Blanche Lazell’s studio, Jo’s waterfront Souvenirs
—which sold the same dozen things
three dozen years, and claimed, always
a new shipment on the way—
scoured, knocked flat, torn down

to make way. Anthony Souza’s place,
Anthony of the woolen army uniform
worn all seasons and weathers,
entirely deaf, deeply gregarious,
who lived seventy years in the mossy house

he was born in—now freshly turned out
in chocolate stain, roofed in copper,
with halogen lighting and a pond.
And Butchie’s old place—
Butchie who used to wander the streets

in his glittery blue motorcycle helmet,
shirtless, belly domed and hard,
pulling a red wagon, saying salacious things
to tourists, and who one midnight stood
on the sidewalk holding a hapless turtle

he’d found, waving it in people’s faces,
until a girl who worked at the pizza shop
and I bought it from him, because we knew
he’d drop it, and crack the captive’s
mottled house apart—Butchie went

from the home to the grave;
his house scrubbed clean of him
and on the market.

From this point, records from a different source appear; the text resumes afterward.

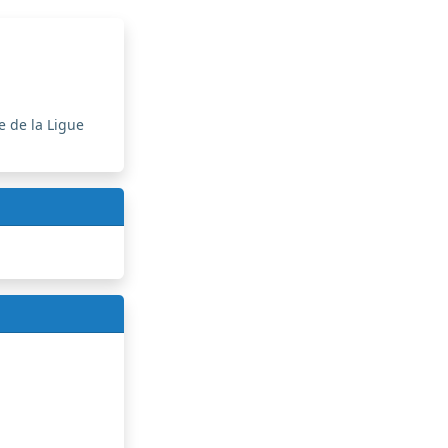
e de la Ligue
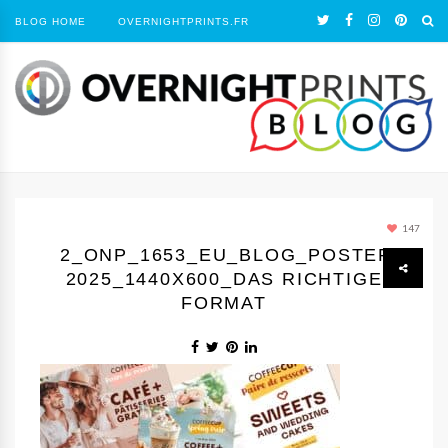
BLOG HOME
OVERNIGHTPRINTS.FR
147
2_ONP_1653_EU_BLOG_POSTER
2025_1440Х600_DAS RICHTIGE
FORMAT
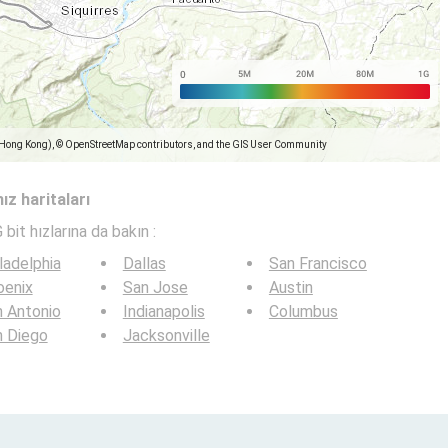
(Hong Kong), © OpenStreetMap contributors, and the GIS User Community
ız haritaları
 bit hızlarına da bakın :
ladelphia
Dallas
San Francisco
oenix
San Jose
Austin
 Antonio
Indianapolis
Columbus
n Diego
Jacksonville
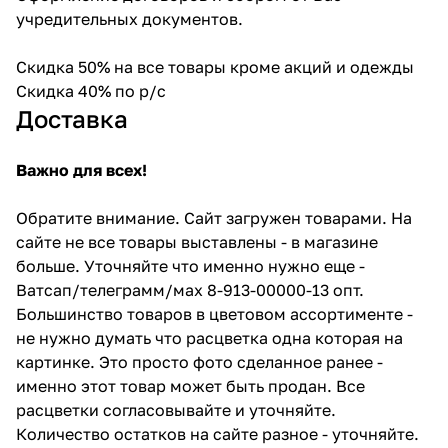
учредительных документов.
Скидка 50% на все товары кроме акций и одежды
Скидка 40% по р/с
Доставка
Важно для всех!
Обратите внимание. Сайт загружен товарами. На
сайте не все товары выставлены - в магазине
больше. Уточняйте что именно нужно еще -
Ватсап/телеграмм/мах 8-913-00000-13 опт.
Большинство товаров в цветовом ассортименте -
не нужно думать что расцветка одна которая на
картинке. Это просто фото сделанное ранее -
именно этот товар может быть продан. Все
расцветки согласовывайте и уточняйте.
Количество остатков на сайте разное - уточняйте.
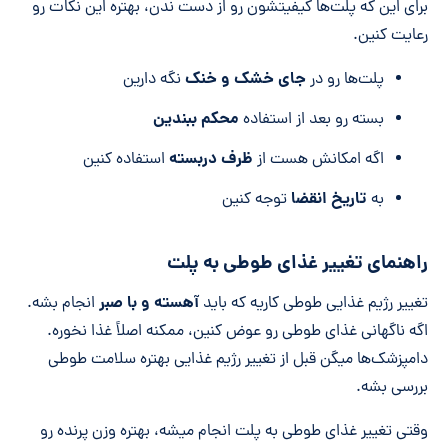
برای این که پلت‌ها کیفیتشون رو از دست ندن، بهتره این نکات رو
رعایت کنین.
جای خشک و خنک
پلت‌ها رو در
نگه دارین
محکم ببندین
بسته رو بعد از استفاده
ظرف دربسته
اگه امکانش هست از
استفاده کنین
تاریخ انقضا
به
توجه کنین
راهنمای تغییر غذای طوطی به پلت
آهسته و با صبر
تغییر رژیم غذایی طوطی کاریه که باید
انجام بشه.
اگه ناگهانی غذای طوطی رو عوض کنین، ممکنه اصلاً غذا نخوره.
دامپزشک‌ها میگن قبل از تغییر رژیم غذایی بهتره سلامت طوطی
بررسی بشه.
وقتی تغییر غذای طوطی به پلت انجام میشه، بهتره وزن پرنده رو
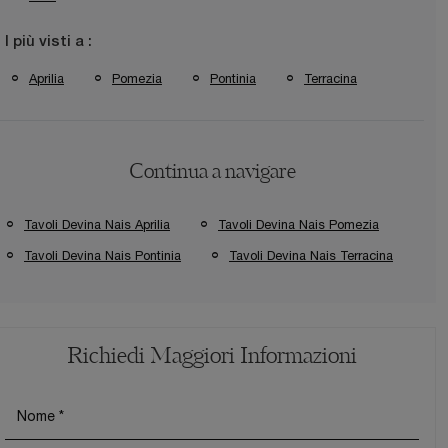
I più visti a :
Aprilia
Pomezia
Pontinia
Terracina
Continua a navigare
Tavoli Devina Nais Aprilia
Tavoli Devina Nais Pomezia
Tavoli Devina Nais Pontinia
Tavoli Devina Nais Terracina
Richiedi Maggiori Informazioni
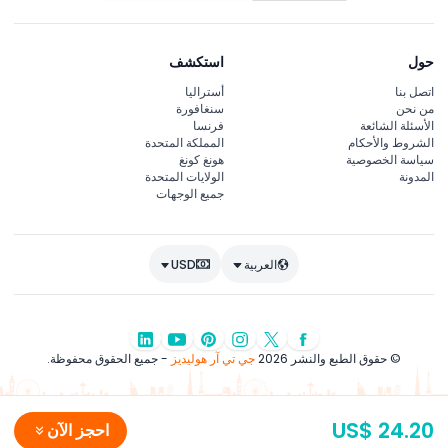
حول
استكشف
اتصل بنا
أستراليا
من نحن
سنغافورة
الأسئلة الشائعة
فرنسا
الشروط والأحكام
المملكة المتحدة
سياسة الخصوصية
هونغ كونغ
المدونة
الولايات المتحدة
جميع الوجهات
العربية
USD
© حقوق الطبع والنشر 2026
جي تي آر هوليديز
- جميع الحقوق محفوظة.
US$ 24.20
احجز الآن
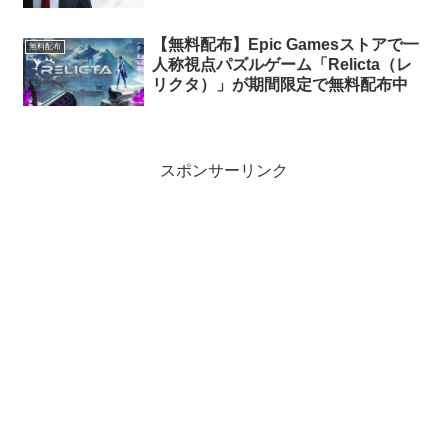
RPG「Shadowrun Collection」が期
間限定で無料配布中
【無料配布】Epic Gamesストアで一
無料配布
人称視点パズルゲーム「Relicta（レ
リクタ）」が期間限定で無料配布中
スポンサーリンク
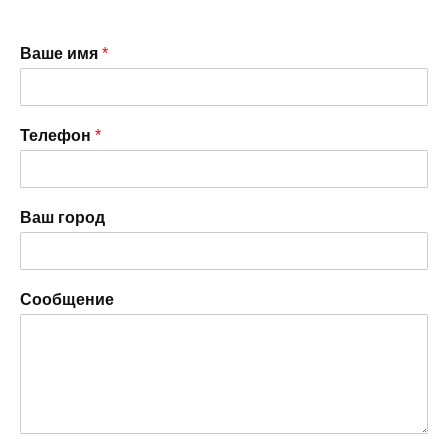
Ваше имя
*
Телефон
*
Ваш город
Сообщение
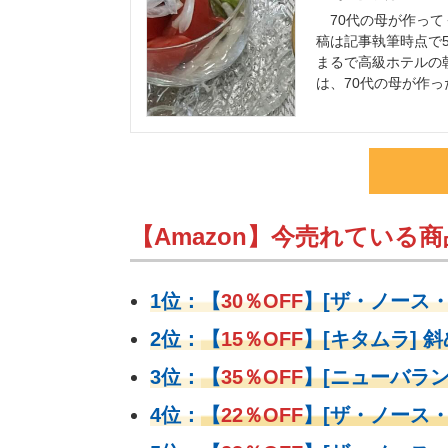
70代の母が作ってく
稿は記事執筆時点で5
まるで高級ホテルの
は、70代の母が作っ
【Amazon】今売れている商品
1位：
【
30％OFF
】
[ザ・ノース
2位：
【
15％OFF
】
[キタムラ] 斜
3位：
【
35％OFF
】[ニューバラン
4位：
【
22％OFF
】
[ザ・ノース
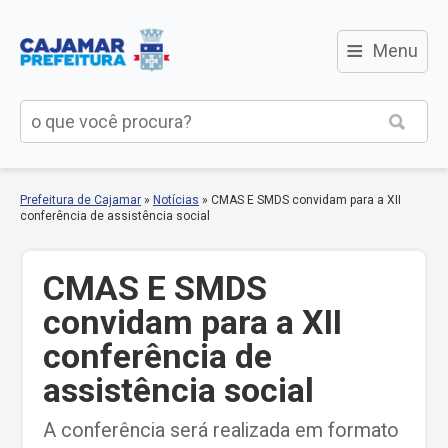
≡
Menu
Prefeitura de Cajamar
»
Notícias
»
CMAS E SMDS convidam para a XII
conferência de assistência social
CMAS E SMDS
convidam para a XII
conferência de
assistência social
A conferência será realizada em formato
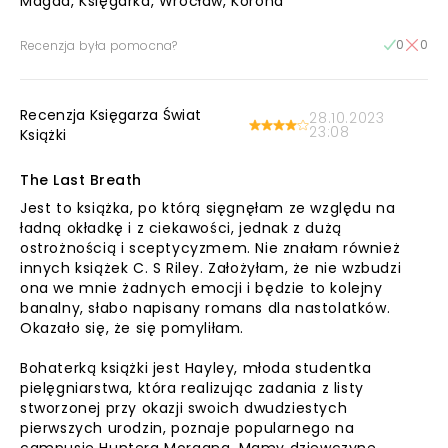
Magda, Księgarka, Wrocław, Korona
0
0
Recenzja była pomocna?
Recenzja Księgarza Świat
28.10.2023
23:08
Książki
The Last Breath
Jest to książka, po którą sięgnęłam ze względu na
ładną okładkę i z ciekawości, jednak z dużą
ostrożnością i sceptycyzmem. Nie znałam również
innych książek C. S Riley. Założyłam, że nie wzbudzi
ona we mnie żadnych emocji i będzie to kolejny
banalny, słabo napisany romans dla nastolatków.
Okazało się, że się pomyliłam.
Bohaterką książki jest Hayley, młoda studentka
pielęgniarstwa, która realizując zadania z listy
stworzonej przy okazji swoich dwudziestych
pierwszych urodzin, poznaje popularnego na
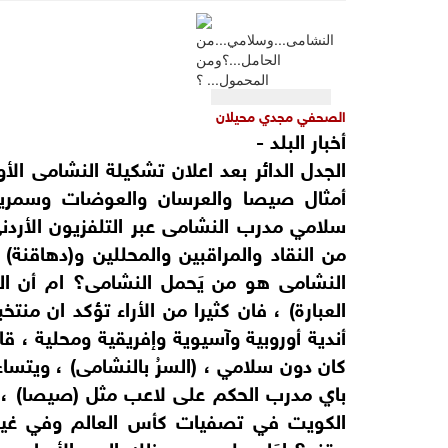
الصحفي مجدي محيلان
أخبار البلد -
الجدل الدائر بعد اعلان تشكيلة النشامى ال
أمثال صيصا والعرسان والعوضات وسمرين 
سلامي مدرب النشامى عبر التلفزيون الأردني 
من النقاد والمراقبين والمحللين و(دهاقنة
النشامى هو من يَحمل النشامى؟ ام أن ال
العبارة) ، فان كثيرا من الأراء تؤكد ان من
أندية أوروبية وآسيوية وإفريقية ومحلية ، ق
كان دون سلامي ، (السرُ بالنشامى) ، ويتساء
باي مدرب الحكم على لاعب مثل (صيصا) ، 
الكويت في تصفيات كأس العالم وفي غير 
مقنع؟ اوَلم يلعب بعد ذلك الدور الأساسي 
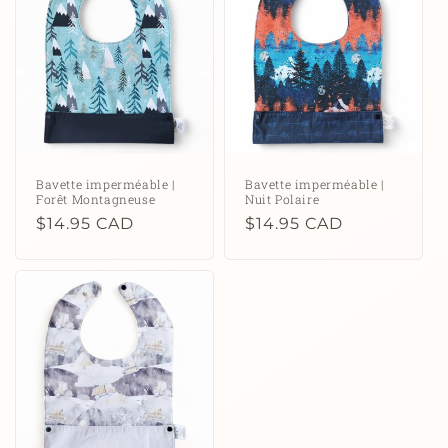
c
t
i
o
n
Bavette imperméable |
Bavette imperméable |
Forêt Montagneuse
Nuit Polaire
:
Prix
$14.95 CAD
Prix
$14.95 CAD
habituel
habituel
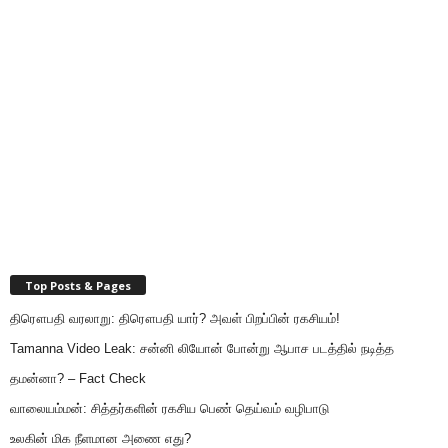
Top Posts & Pages
திரௌபதி வரலாறு: திரௌபதி யார்? அவள் பிறப்பின் ரகசியம்!
Tamanna Video Leak: சன்னி லியோன் போன்று ஆபாச படத்தில் நடித்த
தமன்னா? – Fact Check
வாலையம்மன்: சித்தர்களின் ரகசிய பெண் தெய்வம் வழிபாடு
உலகின் மிக நீளமான அணை எது?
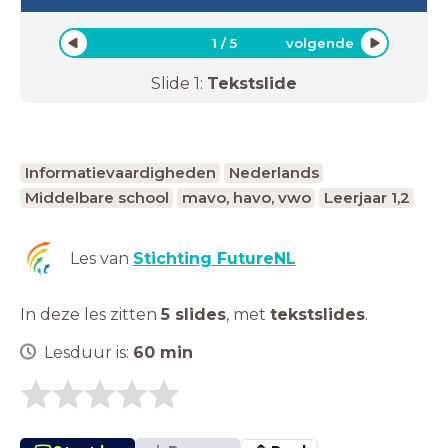
1
/
5
volgende
Slide
1
:
Tekstslide
Informatievaardigheden
Nederlands
Middelbare school
mavo, havo, vwo
Leerjaar 1,2
Les van
Stichting FutureNL
In deze les zitten
5 slides
,
met
tekstslides
.
Lesduur is:
60
min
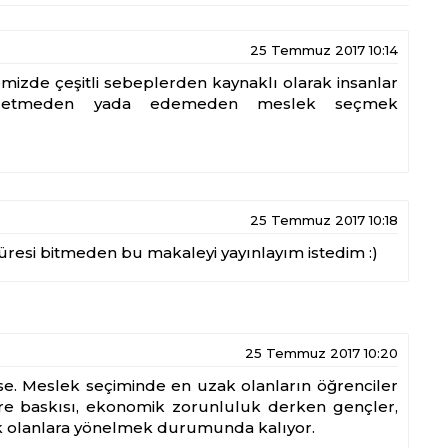
25 Temmuz 2017 10:14
izde çeşitli sebeplerden kaynaklı olarak insanlar
kkat etmeden yada edemeden meslek seçmek
25 Temmuz 2017 10:18
süresi bitmeden bu makaleyi yayınlayım istedim :)
25 Temmuz 2017 10:20
lse. Meslek seçiminde en uzak olanların öğrenciler
re baskısı, ekonomik zorunluluk derken gençler,
ak olanlara yönelmek durumunda kalıyor.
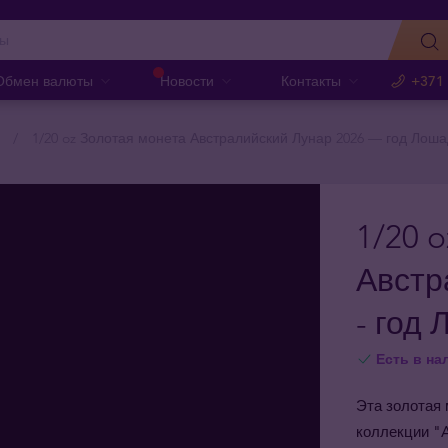
Обмен валюты
Новости
Контакты
+371
1/20 oz Золотая монета Австралийский Лунар 2026 — год Лош
1/20 
Австр
- год
Есть в на
Эта золотая 
коллекции "Au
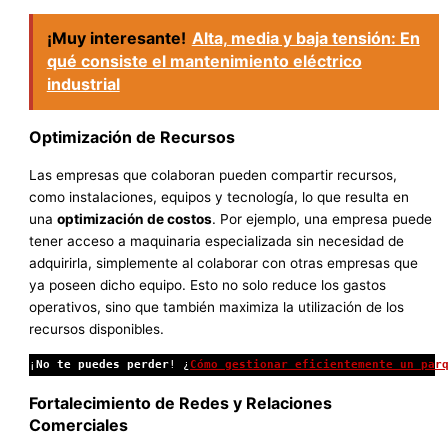
¡Muy interesante!
Alta, media y baja tensión: En
qué consiste el mantenimiento eléctrico
industrial
Optimización de Recursos
Las empresas que colaboran pueden compartir recursos,
como instalaciones, equipos y tecnología, lo que resulta en
una
optimización de costos
. Por ejemplo, una empresa puede
tener acceso a maquinaria especializada sin necesidad de
adquirirla, simplemente al colaborar con otras empresas que
ya poseen dicho equipo. Esto no solo reduce los gastos
operativos, sino que también maximiza la utilización de los
recursos disponibles.
¡
No te puedes perder
! ¿
Cómo gestionar eficientemente un par
Fortalecimiento de Redes y Relaciones
Comerciales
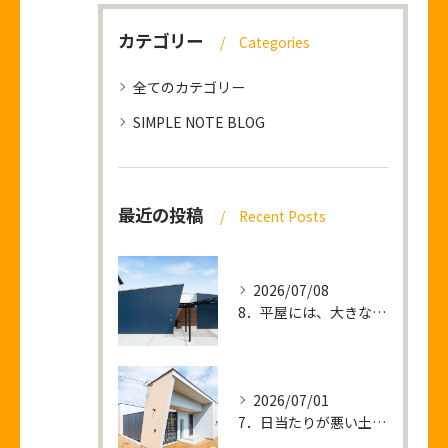
カテゴリー
Categories
全てのカテゴリー
SIMPLE NOTE BLOG
最近の投稿
Recent Posts
2026/07/08
8．平屋には、大きな土地が必要なのか？
2026/07/01
7．日当たりが悪い土地 ＝ 暗い家が建つ？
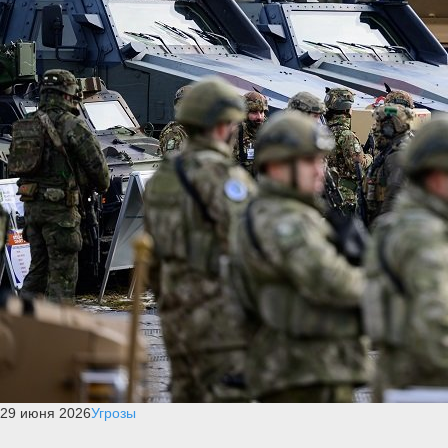
29 июня 2026
Угрозы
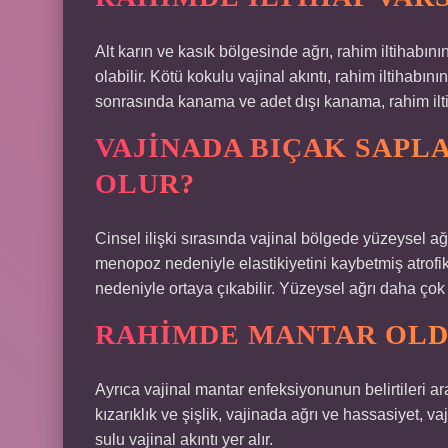
Alt karın ve kasık bölgesinde ağrı, rahim iltihabının 
olabilir. Kötü kokulu vajinal akıntı, rahim iltihabının
sonrasında kanama ve adet dışı kanama, rahim iltiha
VAJINADA BIÇAK SAPLA
OLUR?
Cinsel ilişki sırasında vajinal bölgede yüzeysel ağr
menopoz nedeniyle elastikiyetini kaybetmiş atrofi
nedeniyle ortaya çıkabilir. Yüzeysel ağrı daha ço
RAHIMDE MANTAR OLD
Ayrıca vajinal mantar enfeksiyonunun belirtileri ar
kızarıklık ve şişlik, vajinada ağrı ve hassasiyet, v
sulu vajinal akıntı yer alır.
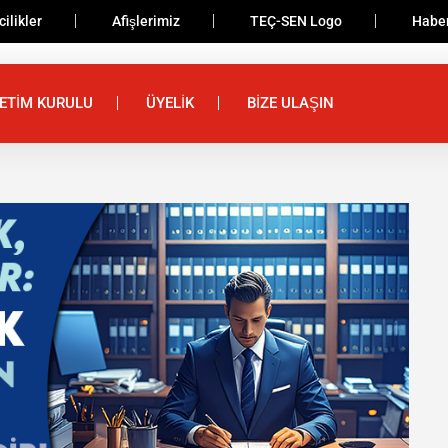
ilikler
Afişlerimiz
TEÇ-SEN Logo
Haber
ETİM KURULU
ÜYELİK
BİZE ULAŞIN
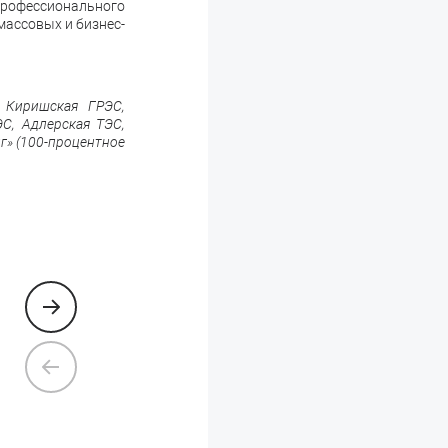
офессионального
массовых и бизнес-
 Киришская ГРЭС,
С, Адлерская ТЭС,
г» (100-процентное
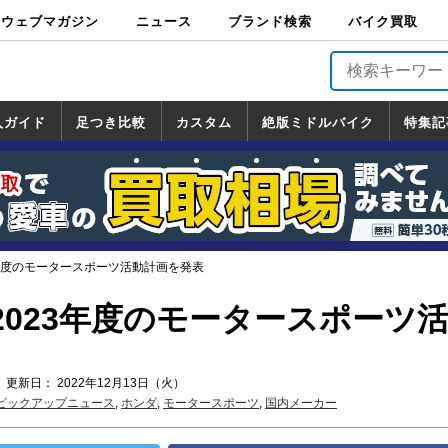
ウェブマガジン
ニュース
ブランド検索
バイク買取
バイクブロス・
原付＆ミニバイ
スポーツ＆ネイ
アメリカン＆ツ
ビッグスクータ
オフロード
バージンハーレ
バージンBMW
バージンドゥカ
バージントライ
ニュース
車両情報
イベント
キャンペ
トピック
バイク用
バイクパ
書籍・
サポート
お知らせ
ブランドを検
ブランドボイ
バイク買取
マガジンズ
ク
キッド
アラー
ー
ー
ティ
アンフ
TOP
ーン
ス
品
ーツ
DVD
索
ス
入ガイド
足つき比較
カスタム
絶版ミドルバイク
特集記
入ガイド
ンダ
マハ
ズキ
ワサキ
カスタム
ホンダ
ヤマハ
スズキ
カワサキ
道の駅調査隊
ツーリング情報局
日本の道50選
国道めぐり
林道ツーリング
絶版ミドルバイク
ホンダ
ヤマハ
スズキ
カワサキ
覧
一覧
一覧
3年度のモータースポーツ活動計画を発表
2023年度のモータースポーツ
 更新日： 2022年12月13日（火）
ピックアップニュース
,
ホンダ
,
モータースポーツ
,
国内メーカー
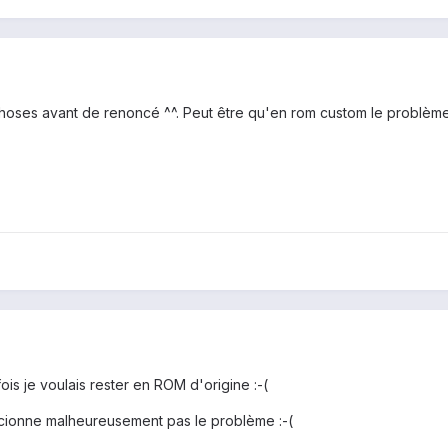
choses avant de renoncé ^^. Peut être qu'en rom custom le problème
is je voulais rester en ROM d'origine :-(
cionne malheureusement pas le problème :-(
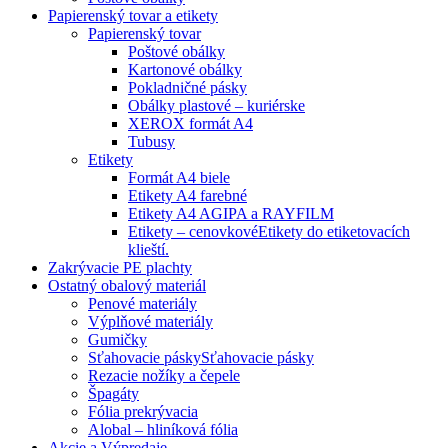
Papierenský tovar a etikety
Papierenský tovar
Poštové obálky
Kartonové obálky
Pokladničné pásky
Obálky plastové – kuriérske
XEROX formát A4
Tubusy
Etikety
Formát A4 biele
Etikety A4 farebné
Etikety A4 AGIPA a RAYFILM
Etikety – cenovkové
Etikety do etiketovacích
klieští.
Zakrývacie PE plachty
Ostatný obalový materiál
Penové materiály
Výplňové materiály
Gumičky
Sťahovacie pásky
Sťahovacie pásky
Rezacie nožíky a čepele
Špagáty
Fólia prekrývacia
Alobal – hliníková fólia
Akcie a Výpredaje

Well,
what do you want? Would you rather
the Methodist steeple tumbled down?

Which is worse, decay or restoration
that turns the past to a model of itself,
out of scale, new materials gleaming?
Should we save a rotting barn,
or a scatter of murderous evidence

turned up in the sand beneath
a sleek new studio? Who wouldn’t want
such a lovely thing? Though it is, in fact,
a rental cottage, slipped past
the zoning laws to help with the mortgage

on the house. Quick, make it new,
before anyone finds the dirty evidence
of the bones. Anthony, Jo, Blanche Lazell:
we murder to renew. Won’t time ruin
the boathouse rehab just as nicely?

This spring the weather’s erratic,
chilly, dry; last winter it didn’t snow at all.
The Times says in fifty years no more
coastal marshes, no more of the scent
on the air that indelible summer night,

fog-rubbed lights of the pizza parlor
starring out onto the street, and Butchie
weaving and carrying on. Nameless,
that midsummer marsh smell: acrid
and alive, equal parts fresh and curdling,

decay and setting out, shit and Shinola.
Once it was a world without end,
dense with instruction in the arts
of revision and persistence,
sharp concentrated saw grass tang

inking the dark, while the town slept,
or some of it did. Odd sense of enchantment,
almost palpable. And Butchie was saying
to everyone, Twenty bucks
for a turtle. Who’d pay twenty bucks?